- **Aim of the task**
Please copy exactly the lines from the top of the data through the line containing "http://autokatalog.autoscout24.de/audi/...", and nothing else.

- **Supplied information**

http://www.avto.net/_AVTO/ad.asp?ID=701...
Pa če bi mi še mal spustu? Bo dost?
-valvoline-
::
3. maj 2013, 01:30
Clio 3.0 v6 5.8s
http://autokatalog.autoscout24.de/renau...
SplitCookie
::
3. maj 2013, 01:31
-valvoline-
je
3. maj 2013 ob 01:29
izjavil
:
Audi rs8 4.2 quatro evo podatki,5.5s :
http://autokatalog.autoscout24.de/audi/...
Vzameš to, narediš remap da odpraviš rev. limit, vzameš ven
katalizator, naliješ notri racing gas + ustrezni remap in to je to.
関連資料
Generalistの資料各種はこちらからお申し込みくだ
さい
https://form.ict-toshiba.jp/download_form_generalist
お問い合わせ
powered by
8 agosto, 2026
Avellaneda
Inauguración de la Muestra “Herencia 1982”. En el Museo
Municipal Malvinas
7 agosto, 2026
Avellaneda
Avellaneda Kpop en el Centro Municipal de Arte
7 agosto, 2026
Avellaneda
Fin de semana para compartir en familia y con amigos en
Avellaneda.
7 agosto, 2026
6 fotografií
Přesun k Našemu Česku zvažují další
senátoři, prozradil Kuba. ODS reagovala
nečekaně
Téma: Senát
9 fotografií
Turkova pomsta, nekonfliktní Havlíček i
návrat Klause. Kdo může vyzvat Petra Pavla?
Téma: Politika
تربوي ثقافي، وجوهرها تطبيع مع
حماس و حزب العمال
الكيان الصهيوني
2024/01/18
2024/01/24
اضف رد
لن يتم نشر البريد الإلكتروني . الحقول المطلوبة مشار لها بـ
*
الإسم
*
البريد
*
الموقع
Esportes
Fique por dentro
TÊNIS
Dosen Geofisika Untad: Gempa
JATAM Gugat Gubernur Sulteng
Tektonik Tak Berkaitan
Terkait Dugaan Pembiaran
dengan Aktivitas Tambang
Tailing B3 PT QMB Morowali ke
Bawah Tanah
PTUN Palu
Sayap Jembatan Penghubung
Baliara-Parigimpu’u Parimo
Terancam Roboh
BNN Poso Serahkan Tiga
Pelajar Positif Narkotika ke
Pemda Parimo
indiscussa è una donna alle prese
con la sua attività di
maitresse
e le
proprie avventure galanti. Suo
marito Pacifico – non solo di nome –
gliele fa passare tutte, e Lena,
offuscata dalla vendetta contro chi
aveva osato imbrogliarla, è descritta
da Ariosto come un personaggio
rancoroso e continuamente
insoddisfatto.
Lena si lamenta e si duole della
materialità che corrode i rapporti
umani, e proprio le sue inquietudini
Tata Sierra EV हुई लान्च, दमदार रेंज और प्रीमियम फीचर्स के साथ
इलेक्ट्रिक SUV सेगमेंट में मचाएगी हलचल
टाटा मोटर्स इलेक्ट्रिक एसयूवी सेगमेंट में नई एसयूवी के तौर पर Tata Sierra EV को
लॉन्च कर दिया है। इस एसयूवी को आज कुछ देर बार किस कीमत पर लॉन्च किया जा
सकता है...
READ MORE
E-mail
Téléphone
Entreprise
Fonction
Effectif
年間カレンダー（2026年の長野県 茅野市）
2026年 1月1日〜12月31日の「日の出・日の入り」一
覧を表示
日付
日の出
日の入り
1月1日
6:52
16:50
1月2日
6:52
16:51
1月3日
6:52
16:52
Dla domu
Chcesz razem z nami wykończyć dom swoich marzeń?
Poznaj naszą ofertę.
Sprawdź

- **Answer to the exercise**
http://www.avto.net/_AVTO/ad.asp?ID=701...
Pa če bi mi še mal spustu? Bo dost?
-valvoline-
::
3. maj 2013, 01:30
Clio 3.0 v6 5.8s
http://autokatalog.autoscout24.de/renau...
SplitCookie
::
3. maj 2013, 01:31
-valvoline-
je
3. maj 2013 ob 01:29
izjavil
:
Audi rs8 4.2 quatro evo podatki,5.5s :
http://autokatalog.autoscout24.de/audi/...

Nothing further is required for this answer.